[Exercise prompt]: Can you copy the material below word for word, beginning at the line that has "What is the" and continuing through the end of the material, with the pictures left out?

[Data]:
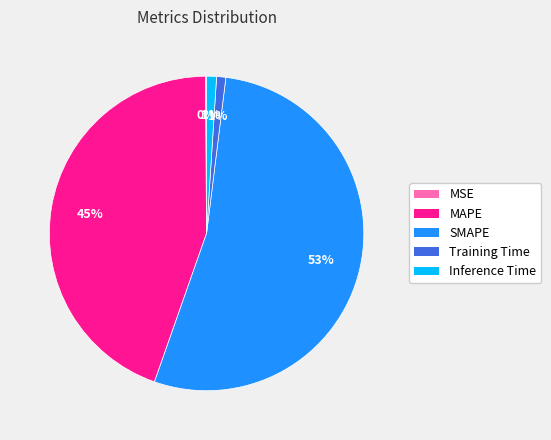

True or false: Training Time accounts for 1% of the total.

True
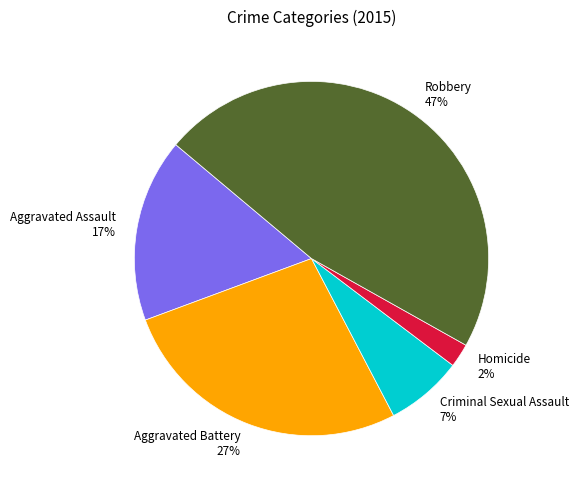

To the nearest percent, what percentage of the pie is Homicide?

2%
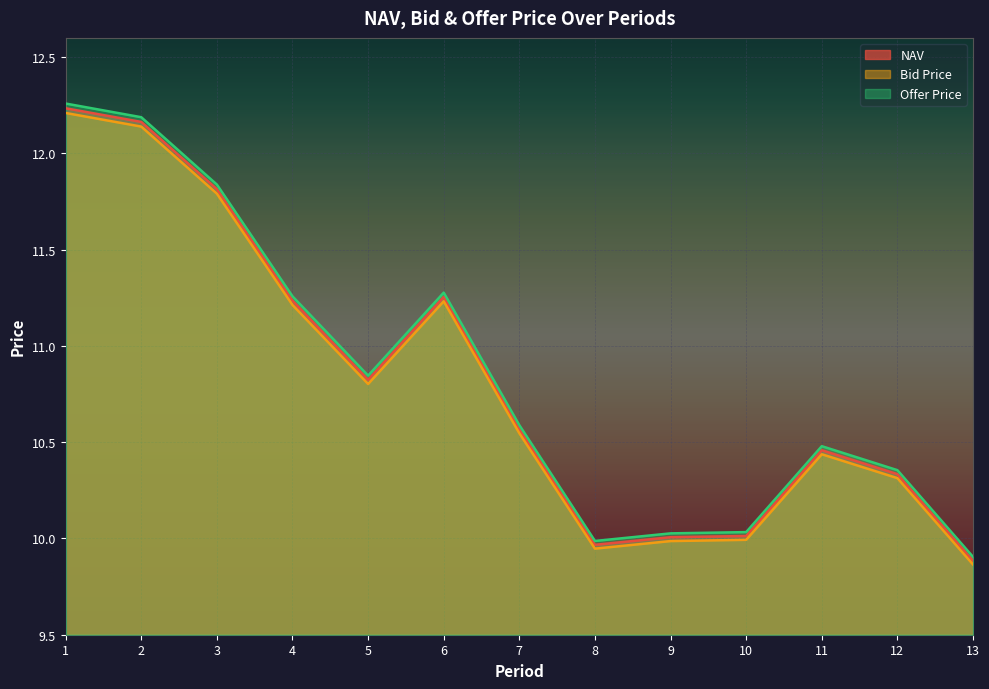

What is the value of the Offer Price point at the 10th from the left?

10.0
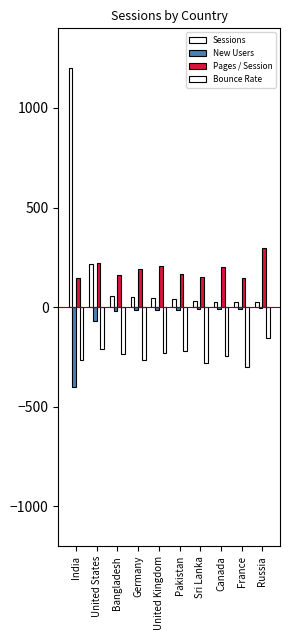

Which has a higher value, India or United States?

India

[Exercise output]:
What is the value of the Offer Price point at the 10th from the left?

10.0

Which has a higher value, India or United States?

India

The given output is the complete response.